- Try it -
From the line containing "Unless you have saved up enough money to" to the line containing "your residence or, where these terms and" in the entries below, reproduce every line exactly, ends included. Nothing else belongs in the copy, and no pictures.

◆ ◆ ◆ ◆ ◆

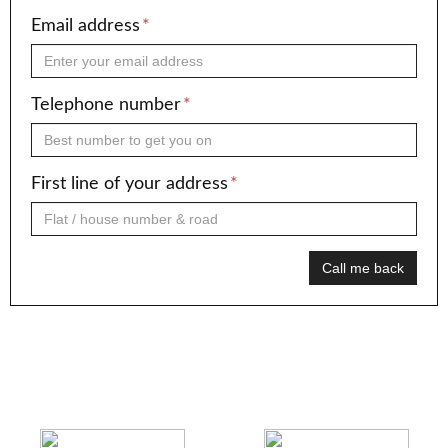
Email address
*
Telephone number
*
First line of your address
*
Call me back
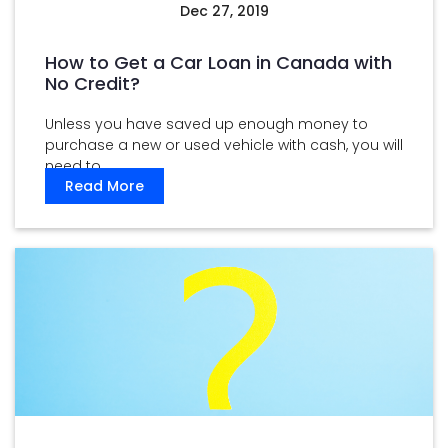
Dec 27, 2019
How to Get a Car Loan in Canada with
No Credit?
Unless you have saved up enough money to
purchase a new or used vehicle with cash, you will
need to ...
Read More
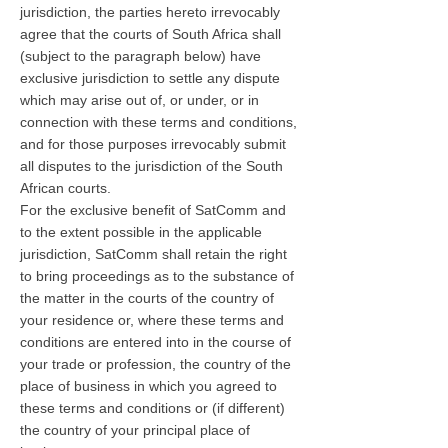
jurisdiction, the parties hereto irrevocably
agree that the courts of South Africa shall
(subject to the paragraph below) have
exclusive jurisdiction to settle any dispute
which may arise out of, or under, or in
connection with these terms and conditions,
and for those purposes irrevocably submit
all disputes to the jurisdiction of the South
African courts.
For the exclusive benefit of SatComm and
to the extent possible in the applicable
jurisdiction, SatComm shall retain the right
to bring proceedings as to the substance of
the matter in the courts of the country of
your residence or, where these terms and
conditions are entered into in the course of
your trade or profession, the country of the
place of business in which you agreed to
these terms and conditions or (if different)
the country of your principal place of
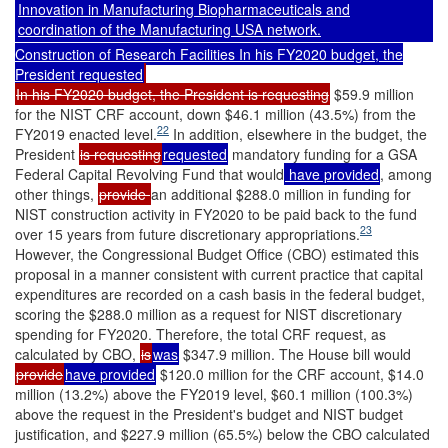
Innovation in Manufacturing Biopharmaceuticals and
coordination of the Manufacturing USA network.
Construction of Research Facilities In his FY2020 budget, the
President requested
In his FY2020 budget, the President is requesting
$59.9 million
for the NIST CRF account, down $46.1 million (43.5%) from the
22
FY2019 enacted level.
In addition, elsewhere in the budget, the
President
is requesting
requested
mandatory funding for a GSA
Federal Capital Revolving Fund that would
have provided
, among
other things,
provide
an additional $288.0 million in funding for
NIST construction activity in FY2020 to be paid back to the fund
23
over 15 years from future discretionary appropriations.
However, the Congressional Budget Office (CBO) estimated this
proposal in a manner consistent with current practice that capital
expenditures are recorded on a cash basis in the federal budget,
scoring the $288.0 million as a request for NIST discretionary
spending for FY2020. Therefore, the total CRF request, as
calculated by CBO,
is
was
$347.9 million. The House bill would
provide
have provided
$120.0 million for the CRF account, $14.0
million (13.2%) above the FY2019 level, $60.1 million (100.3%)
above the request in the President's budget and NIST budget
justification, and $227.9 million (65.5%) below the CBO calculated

◆ ◆ ◆ ◆ ◆

- Task solution -
Unless you have saved up enough money to
purchase a new or used vehicle with cash, you will
need to ...
Read More
jurisdiction, the parties hereto irrevocably
agree that the courts of South Africa shall
(subject to the paragraph below) have
exclusive jurisdiction to settle any dispute
which may arise out of, or under, or in
connection with these terms and conditions,
and for those purposes irrevocably submit
all disputes to the jurisdiction of the South
African courts.
For the exclusive benefit of SatComm and
to the extent possible in the applicable
jurisdiction, SatComm shall retain the right
to bring proceedings as to the substance of
the matter in the courts of the country of
your residence or, where these terms and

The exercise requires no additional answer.